Where the shared risk weighs heavy is visitors, newcomers, part-timers, and the like. This is one of the reasons short-term rentals aren’t allowed in town, because just being in and enjoying town can require technical skills. The last thing a local wants to deal with is getting someone’s car off the pass, towing someone out of a snowdrift, or digging someone out of an avalanche.

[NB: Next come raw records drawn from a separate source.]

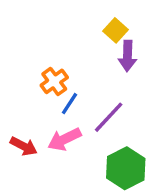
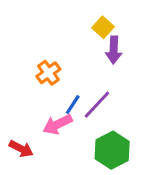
blue line: (70, 104) -> (73, 105), moved
red arrow: (24, 146) -> (21, 149), moved

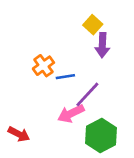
blue line: (73, 105) -> (65, 77), moved, turned 48
pink arrow: (58, 124) -> (71, 114), moved

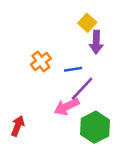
blue line: (65, 77) -> (73, 69), moved
red arrow: (19, 134) -> (18, 126), turned -96

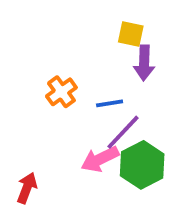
yellow square: (87, 23) -> (131, 34), turned -30
green hexagon: (95, 127) -> (142, 165), moved

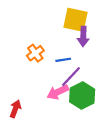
yellow square: (131, 34) -> (75, 20), size x1.6

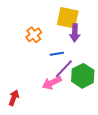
orange cross: (35, 53) -> (34, 35), moved
green hexagon: (82, 95) -> (83, 76), moved

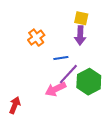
yellow square: (68, 18) -> (81, 18), moved, size x0.6

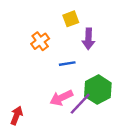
yellow square: (81, 18) -> (71, 19), moved, turned -32
purple line: (68, 74) -> (80, 104), moved

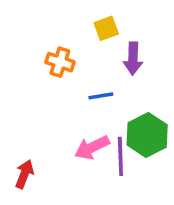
orange cross: (40, 41) -> (60, 62), turned -36
purple line: (80, 104) -> (120, 156), turned -45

I had my two-way radio on the other day tuned to the local channel after a big snowfall. Static broke and a woman came through, “Hey, avalanche triggered on Mustang. Everyone’s fine.” A moment of quiet and then a man chimed in, “Thanks. Have fun out there.” No chaos, no panic, no follow-up. Everyone here looks out for each other, but they do that knowing everyone else can look out for themselves.
How has your writing practice shifted with the move, if at all?
Moving here was like an internal excavation. Things I thought were shards of myself were actually stores of curiosity just a few layers deeper. Something about this valley. Without the din of the city, I can hear myself again, and when I can hear her, I can write.
Plus, there’s nothing like moving to a town where you don’t know anyone in the middle of a pandemic to really accelerate a writing practice.
You compiled “a crowd-sourced gear list for staying warm” from friends. What’s one item you recommend to anyone transitioning to a drastically colder climate?
Wool. Wool socks, wool blankets, wool base layers, wool hats. Piles and piles of wool.
Who’s another Substack writer you’d recommend?
Claire Zulkey’s Evil Witches, which is supposedly for “people who happen to be mothers” (which I am not) but is actually just very funny and good regardless of your human production.